══ AVAILABLE DATA ══
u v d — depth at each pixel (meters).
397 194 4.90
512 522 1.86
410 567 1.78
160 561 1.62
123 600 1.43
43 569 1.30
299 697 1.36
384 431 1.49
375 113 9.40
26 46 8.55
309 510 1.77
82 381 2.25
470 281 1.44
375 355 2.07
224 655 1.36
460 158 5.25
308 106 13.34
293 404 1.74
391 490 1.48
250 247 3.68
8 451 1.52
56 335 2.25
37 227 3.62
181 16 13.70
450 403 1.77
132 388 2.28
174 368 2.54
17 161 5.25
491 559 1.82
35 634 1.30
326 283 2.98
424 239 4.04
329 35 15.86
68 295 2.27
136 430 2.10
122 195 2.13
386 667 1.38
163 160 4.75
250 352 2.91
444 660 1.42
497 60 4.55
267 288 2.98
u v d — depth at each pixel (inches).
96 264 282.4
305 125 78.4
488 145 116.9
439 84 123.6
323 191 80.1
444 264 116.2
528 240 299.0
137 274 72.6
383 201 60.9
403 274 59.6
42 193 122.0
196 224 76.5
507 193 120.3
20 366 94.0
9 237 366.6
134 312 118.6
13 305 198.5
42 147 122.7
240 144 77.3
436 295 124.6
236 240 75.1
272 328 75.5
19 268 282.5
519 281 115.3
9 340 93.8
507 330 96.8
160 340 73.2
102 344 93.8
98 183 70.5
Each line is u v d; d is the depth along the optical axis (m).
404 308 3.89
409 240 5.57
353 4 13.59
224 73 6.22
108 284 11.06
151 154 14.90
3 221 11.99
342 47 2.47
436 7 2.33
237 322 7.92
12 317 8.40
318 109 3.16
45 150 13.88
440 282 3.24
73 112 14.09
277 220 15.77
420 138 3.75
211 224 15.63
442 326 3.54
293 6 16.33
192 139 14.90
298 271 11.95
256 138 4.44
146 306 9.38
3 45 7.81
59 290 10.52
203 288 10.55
═══
■ **HOW TO COMPLETE THIS TASK**:
Everything from the line that contains "3 221 11.99" through the final line of the listing is to be restated word for word, and nothing more.

■ **RESULT OF THIS EXERCISE**:
3 221 11.99
342 47 2.47
436 7 2.33
237 322 7.92
12 317 8.40
318 109 3.16
45 150 13.88
440 282 3.24
73 112 14.09
277 220 15.77
420 138 3.75
211 224 15.63
442 326 3.54
293 6 16.33
192 139 14.90
298 271 11.95
256 138 4.44
146 306 9.38
3 45 7.81
59 290 10.52
203 288 10.55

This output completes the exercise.